Por un breve instante, Tanis consideró la alternativa de hacer uso de su fuerza para reducir a su primo. Le había propinado un buen puñetazo antes, mucho tiempo atrás, en el patio de palacio. Fue el único altercado físico ocurrido entre los dos primos. Y con ello se había ganado durante años la enemistad del heredero del Orador.

—Porthios —dijo, sin disimular ya su propia voz—. Escúchame. No salgas por esa puerta.

—¡Tanthalas! —El rostro de Porthios denotó una gran conmoción—. ¿Dónde está Gilthanas? ¿Qué has hecho con...?

—¡Escúchame! —siseó Tanis—. Si es que te ha servido de algo la vigilia en la Arboleda, préstame atención.

Su primo retrocedió; parecía que se esforzaba por adoptar una actitud de calma. Inhaló hondo y soltó despacio el aire.

—¿De qué se trata, Tanis? —preguntó con un tono normal.

—Hay una conspiración para matarte a ti y al Orador.

—¿Al Orador? ¿Se encuentra bien?

—Sí, está bien. He venido para impedir que el asesino lleve a cabo sus planes.

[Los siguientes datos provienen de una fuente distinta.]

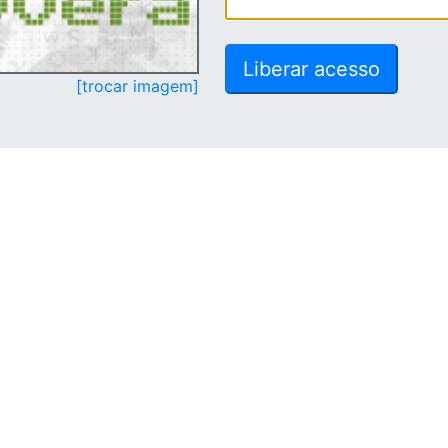
[trocar imagem]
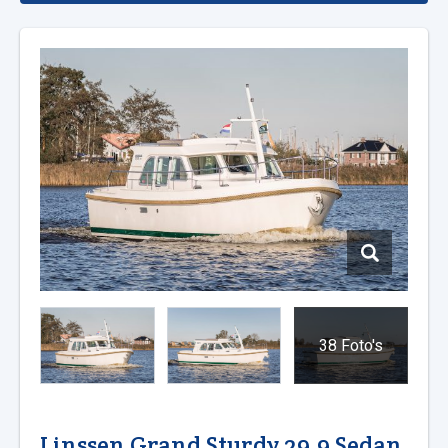
38 Foto's
Linssen Grand Sturdy 29.9 Sedan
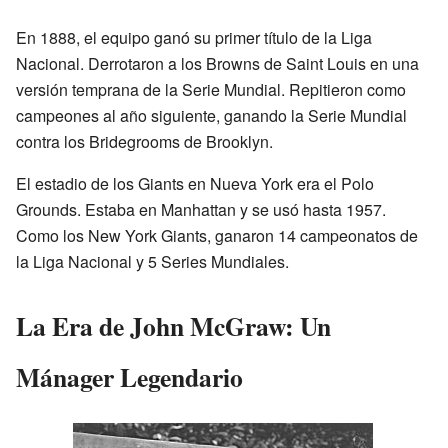
En 1888, el equipo ganó su primer título de la Liga
Nacional. Derrotaron a los Browns de Saint Louis en una
versión temprana de la Serie Mundial. Repitieron como
campeones al año siguiente, ganando la Serie Mundial
contra los Bridegrooms de Brooklyn.
El estadio de los Giants en Nueva York era el Polo
Grounds. Estaba en Manhattan y se usó hasta 1957.
Como los New York Giants, ganaron 14 campeonatos de
la Liga Nacional y 5 Series Mundiales.
La Era de John McGraw: Un
Mánager Legendario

—¿Tú? —Porthios soltó una risa queda, si bien su expresión, para sorpresa de su primo, era amable—. Pero si sólo eres un chiquillo, Tanis...

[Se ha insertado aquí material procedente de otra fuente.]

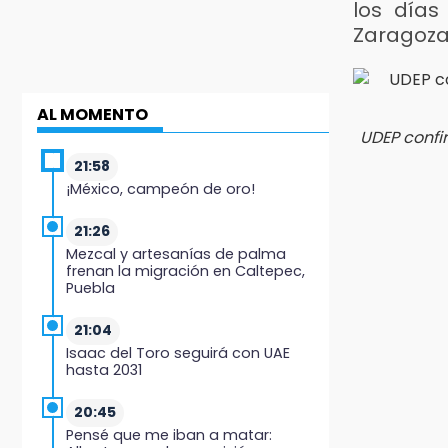
los días
Zaragoz
AL MOMENTO
UDEP confi
21:58
¡México, campeón de oro!
21:26
Mezcal y artesanías de palma
frenan la migración en Caltepec,
Puebla
21:04
Isaac del Toro seguirá con UAE
hasta 2031
20:45
Pensé que me iban a matar:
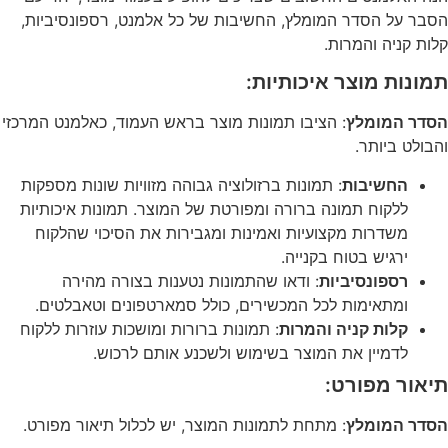
הסבר על הסדר המומלץ, החשיבות של כל אלמנט, רספונסיביות,
קלות קניה והמרות.
תמונות מוצר איכותיות:
הסדר המומלץ
: הציבו תמונות מוצר בראש העמוד, כאלמנט המרכזי
והבולט ביותר.
החשיבות
: תמונות ברזולוציה גבוהה מזוויות שונות מספקות
ללקוח תמונה ברורה ומפורטת של המוצר. תמונות איכותיות
משדרות מקצועיות ואמינות ומגבירות את הסיכוי שהלקוח
ירגיש בטוח בקנייה.
רספונסיביות
: ודאו שהתמונות נטענות בצורה מהירה
ומתאימות לכל המכשירים, כולל סמארטפונים וטאבלטים.
קלות קניה והמרות
: תמונות ברורות ומושכות עוזרות ללקוח
לדמיין את המוצר בשימוש ולשכנע אותם לרכוש.
תיאור מפורט:
הסדר המומלץ
: מתחת לתמונות המוצר, יש לכלול תיאור מפורט.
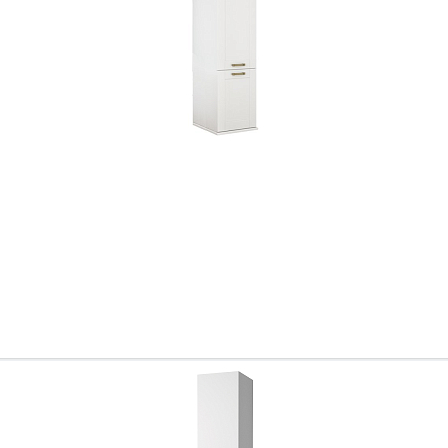
Всё верно
Сменить город
Москва
Мурманск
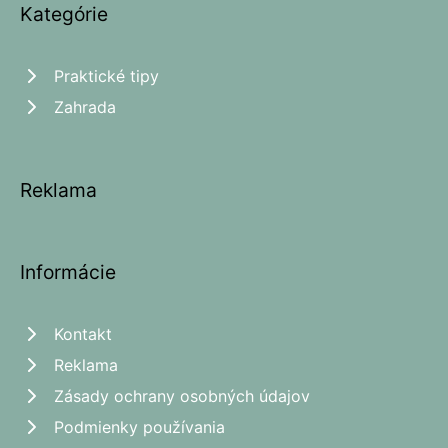
Kategórie
Praktické tipy
Zahrada
Reklama
Informácie
Kontakt
Reklama
Zásady ochrany osobných údajov
Podmienky používania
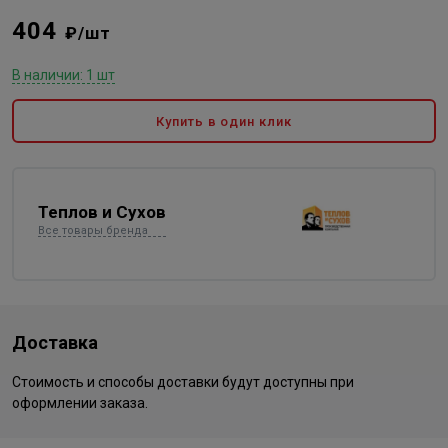
404
₽/шт
В наличии: 1 шт
Купить в один клик
Теплов и Сухов
Все товары бренда
Доставка
Стоимость и способы доставки будут доступны при
оформлении заказа.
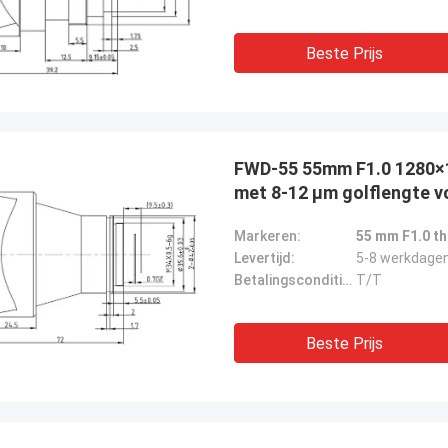
Beste Prijs
FWD-55 55mm F1.0 1280
met 8-12 μm golflengte v
Markeren:
55 mm F1.0 t
Levertijd:
5-8 werkdage
Betalingscondities:
T/T
Beste Prijs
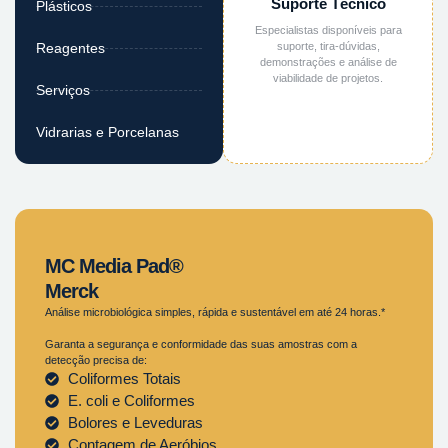
Suporte Técnico
Plásticos
Especialistas disponíveis para
suporte, tira-dúvidas,
Reagentes
demonstrações e análise de
viabilidade de projetos.
Serviços
Vidrarias e Porcelanas
MC Media Pad®
Merck
Análise microbiológica simples, rápida e sustentável em até 24 horas.*
Garanta a segurança e conformidade das suas amostras com a
detecção precisa de:
Coliformes Totais
E. coli e Coliformes
Bolores e Leveduras
Contagem de Aeróbios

El semielfo lo atajó, consciente de que los asistentes a la ceremonia se estarían impacientando al otro lado de la puerta. Lo peor que podía ocurrir en este momento era que alguien abriera aquella puerta y echara una ojeada al interior del pasillo.

—Porthios, el mismo que asesinó a Xenoth y a tía Ailea va tras de ti y del Orador, y de Laurana. Lo sé.

—¿Cómo lo sabes?

Tanis reflexionó. El tiempo para la persuasión estaba llegando a su fin. Podía resolver la situación recurriendo a la fuerza física, pero su sangre elfa se estremecía ante la perspectiva de dejar sin sentido con un golpe a un joven durante su
Kentommen,
fuera por las razones que fuera. Sin embargo, sí se sentía capaz de mentir.

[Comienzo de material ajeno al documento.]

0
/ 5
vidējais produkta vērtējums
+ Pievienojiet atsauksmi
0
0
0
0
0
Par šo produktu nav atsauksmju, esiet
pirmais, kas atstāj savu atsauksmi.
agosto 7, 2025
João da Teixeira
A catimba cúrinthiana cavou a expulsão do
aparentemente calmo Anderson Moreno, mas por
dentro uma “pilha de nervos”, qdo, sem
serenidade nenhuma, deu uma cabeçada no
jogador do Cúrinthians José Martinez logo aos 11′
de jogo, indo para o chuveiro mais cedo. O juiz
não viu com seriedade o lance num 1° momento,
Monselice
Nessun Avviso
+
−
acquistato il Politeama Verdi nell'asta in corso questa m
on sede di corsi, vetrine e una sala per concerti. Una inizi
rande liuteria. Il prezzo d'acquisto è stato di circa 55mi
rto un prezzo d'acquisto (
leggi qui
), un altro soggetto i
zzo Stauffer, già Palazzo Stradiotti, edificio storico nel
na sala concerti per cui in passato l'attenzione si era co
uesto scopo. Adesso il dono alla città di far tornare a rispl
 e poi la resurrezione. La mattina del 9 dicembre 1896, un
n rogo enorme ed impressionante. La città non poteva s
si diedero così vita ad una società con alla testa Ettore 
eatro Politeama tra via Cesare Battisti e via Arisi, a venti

—Porthios, Gilthanas ha muerto.

Se produjo una pausa; la expresión del heredero del Orador no varió un ápice.

—El asesino acabó con él también, Porthios. Si os matan a ti, al Orador y a Laurana, el reino se sumirá en el caos.

Al parecer, Porthios procuraba asumir lo que había oído. Tanis se compadeció de él, sintiendo en el alma el dolor que le estaba causando.

—Tengo un plan, Porthios.

—¿Cuál es? —inquirió con voz calmada su primo.

—Escucha, yo soy sólo un peón del juego, al que se puede sacrificar...

* * *

Flint se asomó a la grieta abierta en el tronco hueco del roble que le había salvado la vida meses atrás. En el ínterin, el árbol se había abierto otra vez, para alivio del enano. Entró en la oquedad, con
Pies Ligeros
pisándole los talones. Flint hizo caso omiso de la mula.